Stored data entries
....................

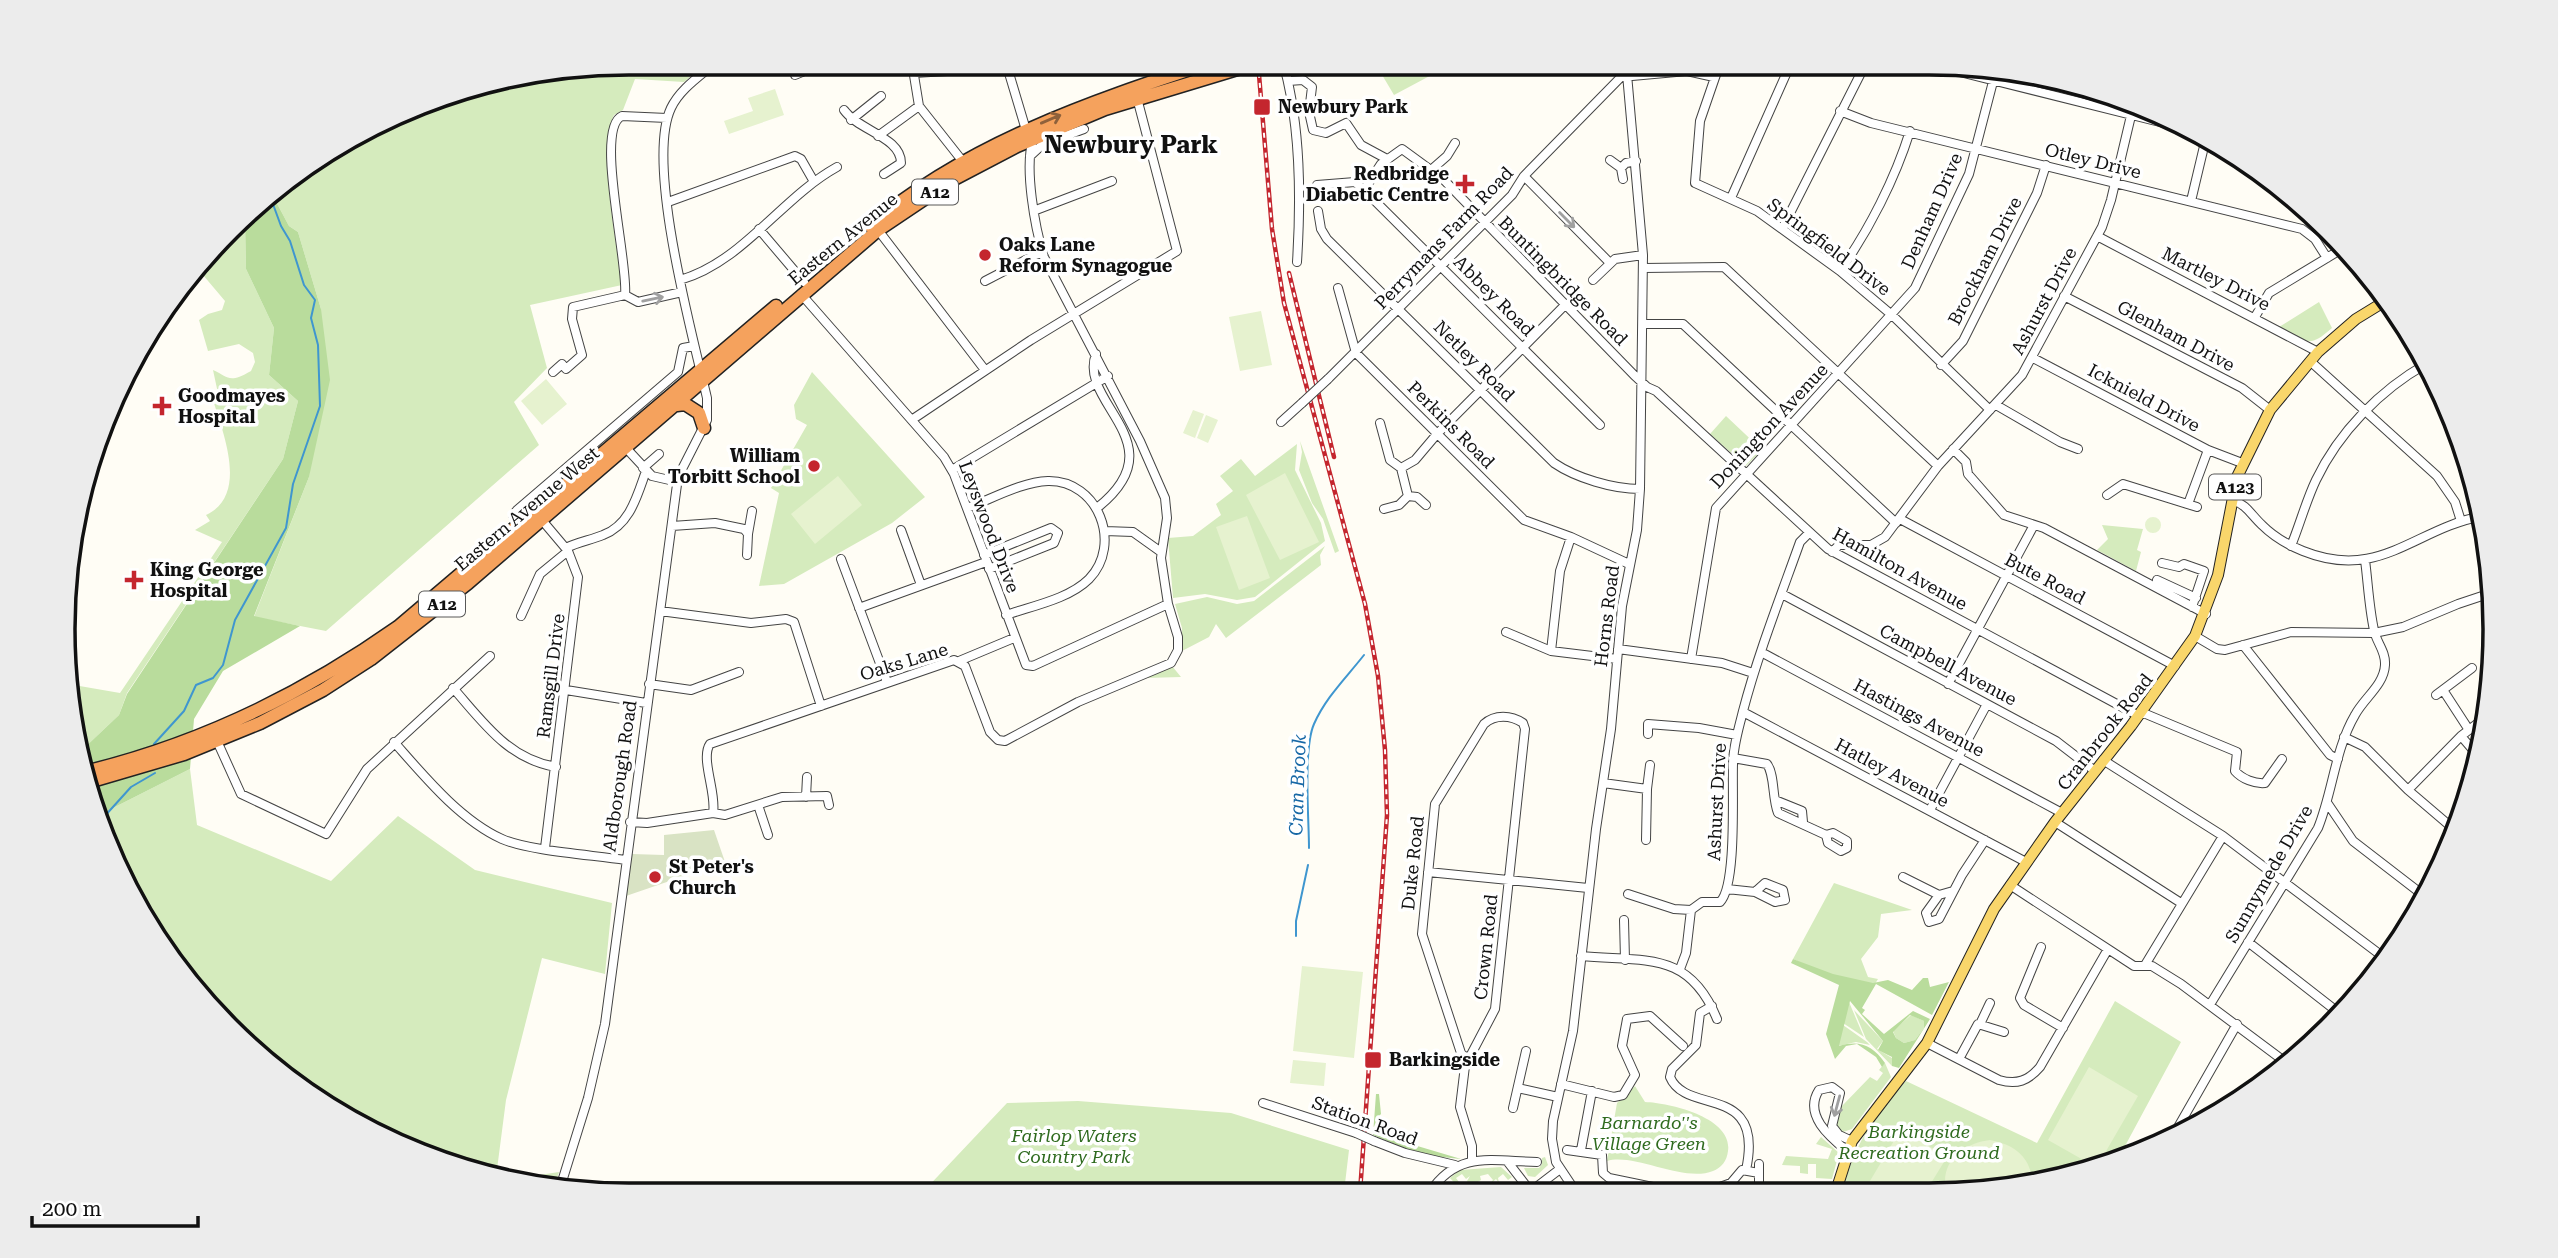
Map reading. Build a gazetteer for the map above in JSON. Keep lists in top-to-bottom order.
{
  "streets": {
    "highway": ["A12", "Eastern Avenue", "Eastern Avenue West"],
    "main road": ["A123", "Cranbrook Road"],
    "street": [
      "Otley Drive",
      "Denham Drive",
      "Perrymans Farm Road",
      "Springfield Drive",
      "Brockham Drive",
      "Martley Drive",
      "Buntingbridge Road",
      "Abbey Road",
      "Ashurst Drive",
      "Glenham Drive",
      "Netley Road",
      "Icknield Drive",
      "Perkins Road",
      "Donington Avenue",
      "Leyswood Drive",
      "Hamilton Avenue",
      "Bute Road",
      "Horns Road",
      "Oaks Lane",
      "Campbell Avenue",
      "Ramsgill Drive",
      "Hastings Avenue",
      "Hatley Avenue",
      "Aldborough Road",
      "Duke Road",
      "Sunnymede Drive",
      "Crown Road",
      "Station Road"
    ]
  },
  "crossings": [
    ["Otley Drive", "Denham Drive"],
    ["Otley Drive", "Brockham Drive"],
    ["Otley Drive", "Ashurst Drive"],
    ["A12", "Eastern Avenue West"],
    ["Denham Drive", "Springfield Drive"],
    ["Denham Drive", "Donington Avenue"],
    ["Perrymans Farm Road", "Buntingbridge Road"],
    ["Perrymans Farm Road", "Abbey Road"],
    ["Perrymans Farm Road", "Netley Road"],
    ["Perrymans Farm Road", "Perkins Road"],
    ["Perrymans Farm Road", "Horns Road"],
    ["Eastern Avenue", "Eastern Avenue West"],
    ["Eastern Avenue", "Leyswood Drive"],
    ["Eastern Avenue", "Oaks Lane"],
    ["Eastern Avenue", "Aldborough Road"],
    ["Springfield Drive", "Brockham Drive"],
    ["Springfield Drive", "Ashurst Drive"],
    ["Springfield Drive", "Donington Avenue"],
    ["Martley Drive", "Ashurst Drive"],
    ["Martley Drive", "Cranbrook Road"],
    ["Buntingbridge Road", "Hamilton Avenue"],
    ["Buntingbridge Road", "Horns Road"],
    ["Ashurst Drive", "Glenham Drive"],
    ["Ashurst Drive", "Icknield Drive"],
    ["Ashurst Drive", "Hamilton Avenue"],
    ["Ashurst Drive", "Bute Road"],
    ["Ashurst Drive", "Campbell Avenue"],
    ["Ashurst Drive", "Hastings Avenue"],
    ["Ashurst Drive", "Hatley Avenue"],
    ["Glenham Drive", "Cranbrook Road"],
    ["Netley Road", "Horns Road"],
    ["Icknield Drive", "Cranbrook Road"],
    ["Donington Avenue", "Hamilton Avenue"],
    ["Donington Avenue", "Bute Road"],
    ["Eastern Avenue West", "Ramsgill Drive"],
    ["Eastern Avenue West", "Aldborough Road"],
    ["Leyswood Drive", "Oaks Lane"],
    ["Hamilton Avenue", "Horns Road"],
    ["Hamilton Avenue", "Cranbrook Road"],
    ["Bute Road", "Horns Road"],
    ["Bute Road", "Cranbrook Road"],
    ["Campbell Avenue", "Cranbrook Road"],
    ["Hastings Avenue", "Cranbrook Road"],
    ["Cranbrook Road", "Hatley Avenue"],
    ["Duke Road", "Crown Road"]
  ],
  "districts": ["Newbury Park"],
  "water": ["Cran Brook"],
  "parks": ["Barnardo''s Village Green", "Barkingside Recreation Ground", "Fairlop Waters Country Park"],
  "places": {
    "transit": ["Newbury Park", "Barkingside"],
    "health": ["Redbridge Diabetic Centre", "Goodmayes Hospital", "King George Hospital"],
    "other": ["Oaks Lane Reform Synagogue", "William Torbitt School", "St Peter's Church"]
  },
  "scale_bar": "200 m"
}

....................

REQUIRED WORK →
Which lines in the data above contain "Barkingside"? Show each one.

RESULT OF THIS TASK →
  "parks": ["Barnardo''s Village Green", "Barkingside Recreation Ground", "Fairlop Waters Country Park"],
    "transit": ["Newbury Park", "Barkingside"],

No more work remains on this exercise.